Copy down every line of the data that follows exactly. Omit the pictures.

*** Opening of DATASET ENTRIES ***

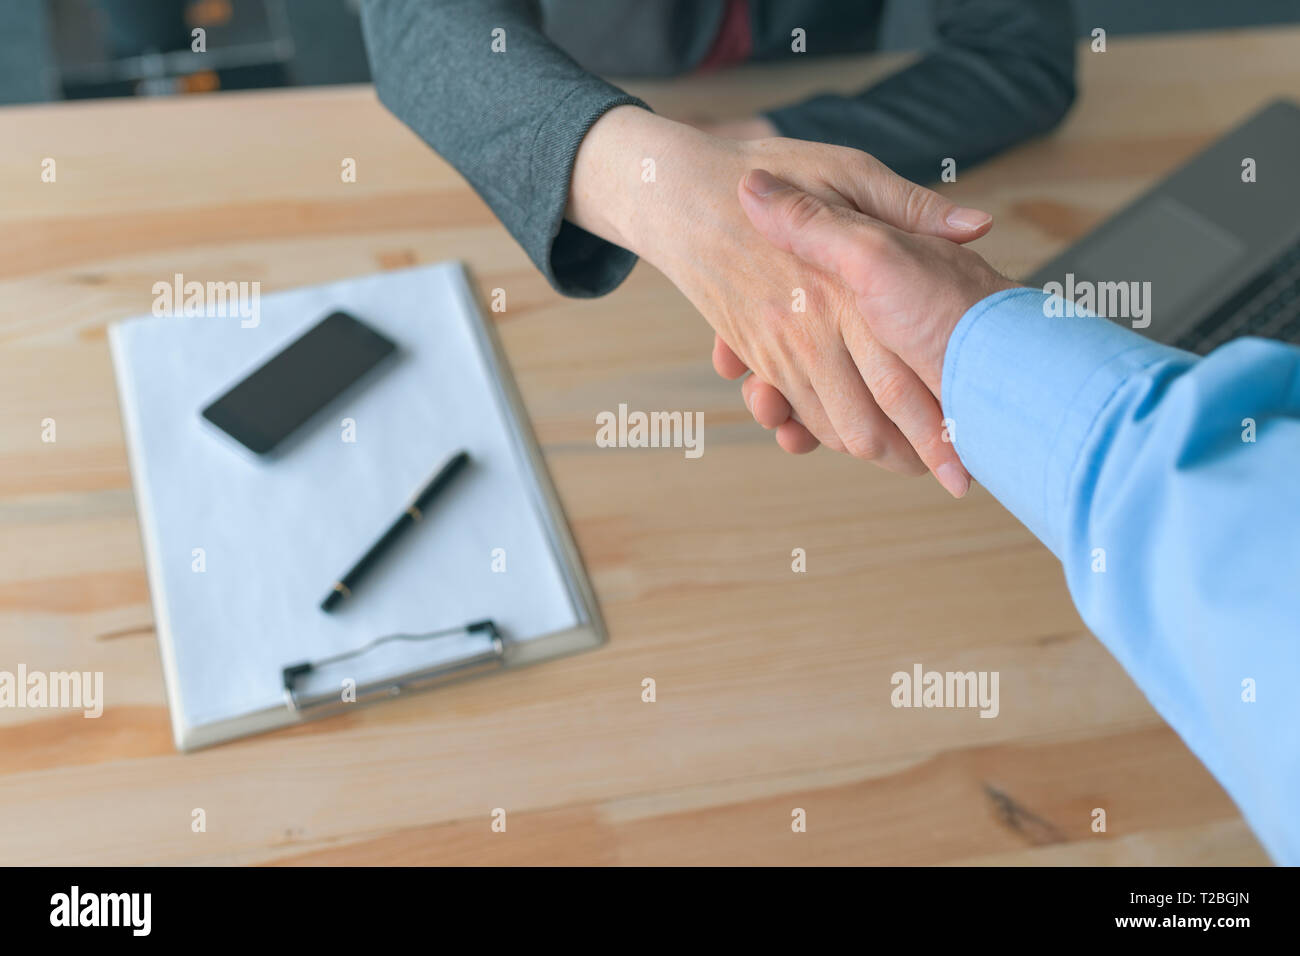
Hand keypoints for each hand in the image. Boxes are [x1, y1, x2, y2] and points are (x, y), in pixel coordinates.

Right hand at [566, 107, 994, 492]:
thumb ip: (913, 208)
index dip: (941, 431)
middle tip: (950, 471)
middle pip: (871, 422)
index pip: (907, 378)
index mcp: (857, 280)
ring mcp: (787, 344)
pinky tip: (840, 425)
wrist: (679, 198)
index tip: (969, 468)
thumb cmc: (781, 172)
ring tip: (909, 457)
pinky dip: (818, 431)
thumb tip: (979, 222)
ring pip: (833, 427)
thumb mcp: (851, 172)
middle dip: (914, 456)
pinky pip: (796, 411)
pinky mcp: (763, 355)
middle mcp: (821, 322)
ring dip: (870, 449)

*** Close of DATASET ENTRIES ***

RESULT OF THIS EXERCISE:
Hand keypoints for each hand in the image. Boxes are [x1, y1, x2, y2] and points are (x, y), in pixel coordinates.

Right hand at [566, 107, 994, 492]:
thumb ip: (913, 208)
index dip: (941, 431)
middle tip: (950, 471)
middle pip: (871, 422)
index pip: (907, 378)
index mcp: (857, 280)
ring mcp: (787, 344)
pinky tip: (840, 425)
wrist: (679, 198)
index tip: (969, 468)
thumb cmc: (781, 172)
ring tip: (909, 457)
pinky dip: (818, 431)
thumb tip: (979, 222)
ring pip: (833, 427)
thumb mcp: (851, 172)
middle dip: (914, 456)
pinky pip: (796, 411)
pinky mcp: (763, 355)
middle mcp: (821, 322)
ring dip: (870, 449)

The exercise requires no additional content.